Six, investigators themselves face vicious reprisals. Consider what has happened, two years on, as a result of tehelka exposing the rot in the way we buy arms. The Government set up an inquiry into the scandal. Defence Minister George Fernandes resigned. Not long afterwards, while the inquiry that was going to establish his guilt or otherwise was still underway, he returned to office with a ringing endorsement from his Prime Minister. The inquiry itself came to a shuddering halt when the judge conducting it resigned. In other words, the rot remains, rotting some more.

Meanwhile, the government mounted an inquiry into tehelka.com itself, hounding its investors and driving the site out of business. This is what happens to those who expose our crimes, was the message.

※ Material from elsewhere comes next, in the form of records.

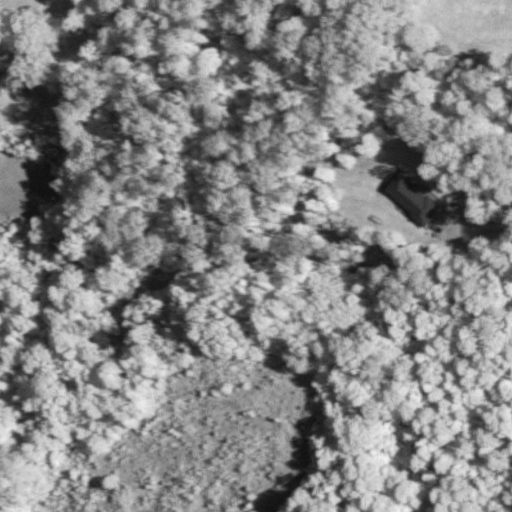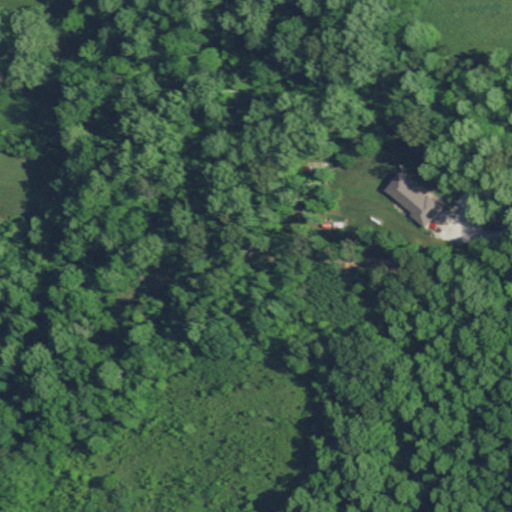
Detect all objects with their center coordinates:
building: (409, 198)
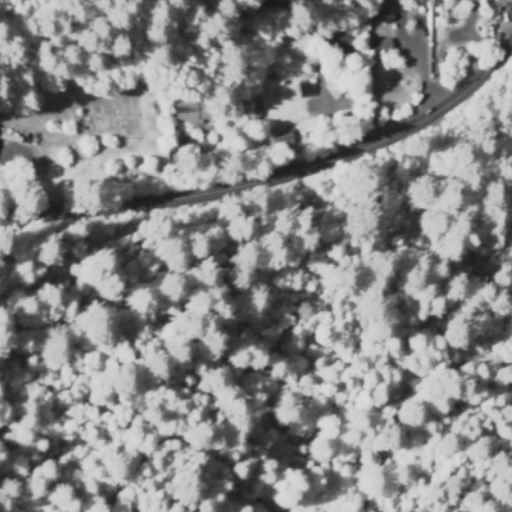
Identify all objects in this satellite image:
building: (439, 0)
building: (441, 2)
building: (382, 9)
building: (378, 44)
building: (304, 89)
building: (188, 108)
building: (249, 108)
building: (192, 110)
building: (248, 111)
building: (282, 139)
road: (278, 174)
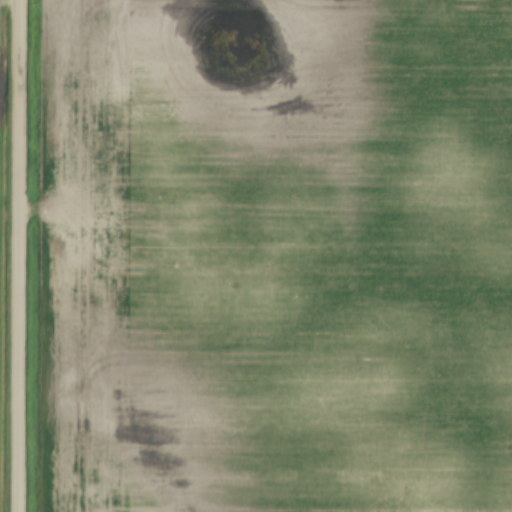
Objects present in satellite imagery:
road: (21, 256)
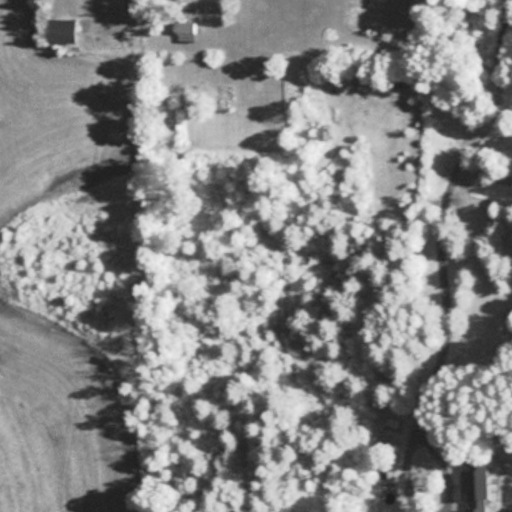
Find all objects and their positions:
building: (65, 32)
building: (189, 32)
road: (436, 218)
building: (484, 482)
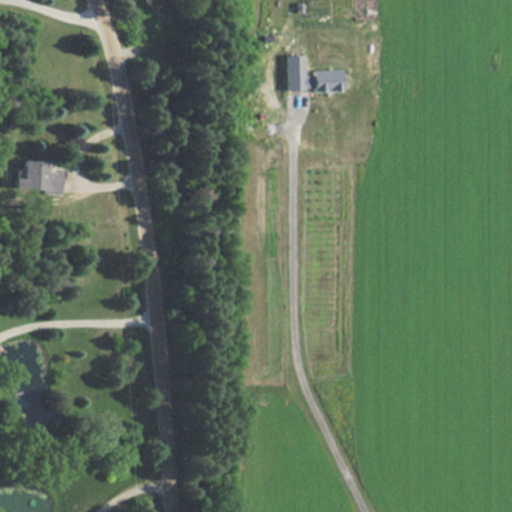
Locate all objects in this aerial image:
road: (23, 2)
road: (55, 12)
building: (307, 76)
building: (36, 177)
road: (148, 252)
road: (290, 317)
road: (78, 337)
road: (143, 501)
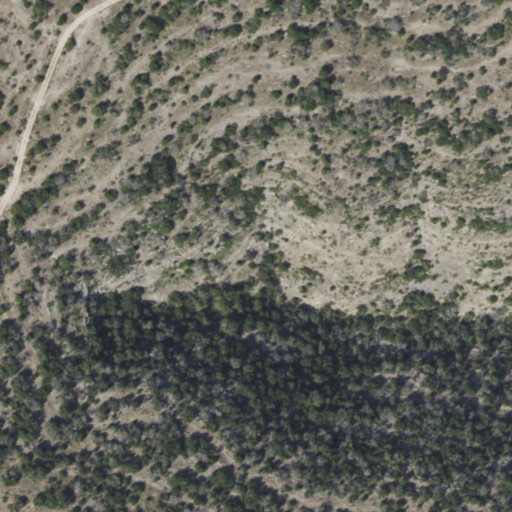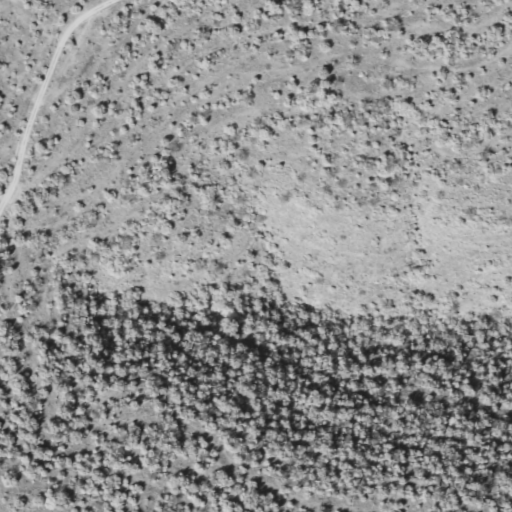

But worse than that backlash was that journalists with their own sympathies for those in government gloated over tehelka's troubles. They carped about its methods and glossed over the chicanery some intrepid reporters uncovered. Example: on hidden camera, Tehelka actually caught the then BJP party president, Bangaru Laxman, accepting a bribe. The clip of him taking the cash was shown widely, over and over again, on television. Yet here is rediff.com columnist Arvind Lavakare's interpretation of the exchange; his elaborate focus on exclamation marks and question marks sidesteps the basic issue -- that Laxman accepted the bribe! (see www.rediff.com/news/2001/mar/24arvind.htm):

    "Now look at the treacherous 'testimony' against Bangaru Laxman, BJP president. Although it did not, once again, prove any wrongdoing, it cast an incalculable damage on the man's reputation. Consider that one sequence in the publicised Tehelka transcript that ran as follows:

    Tehelka: Rupees or dollars?

    Laxman: Dollars. You can give in dollars.

    The above 'quote' of Laxman was given a eight-column headline in The Asian Age, but with the exclamation mark (!) after 'Dollars.' The observant would have wondered why, if Laxman had reportedly wanted dollars as offered by Tehelka, did he accept payment in rupees? ...

    The mystery lies in that exclamation (!). What Laxman in all probability said was 'Dollars??' with an exclamation of shock in his tone, and 'You can give dollars??' with another exclamatory tone. But Tehelka must have just clipped away the exclamation marks in its transcripts while the audio in its tapes was just too damned garbled to reveal the exclamatory tone."

In a climate like this, with all these obstacles to battle, why would any journalist seek to dig? And in a climate like this, what qualifies as investigative journalism to some readers? Answer: one column based on a few hours spent with slum-dwellers in Baroda. And even so, the remarkable thing is that there are still substantial investigations that happen, still diligent journalists who do them.

In a climate like this, they inspire me.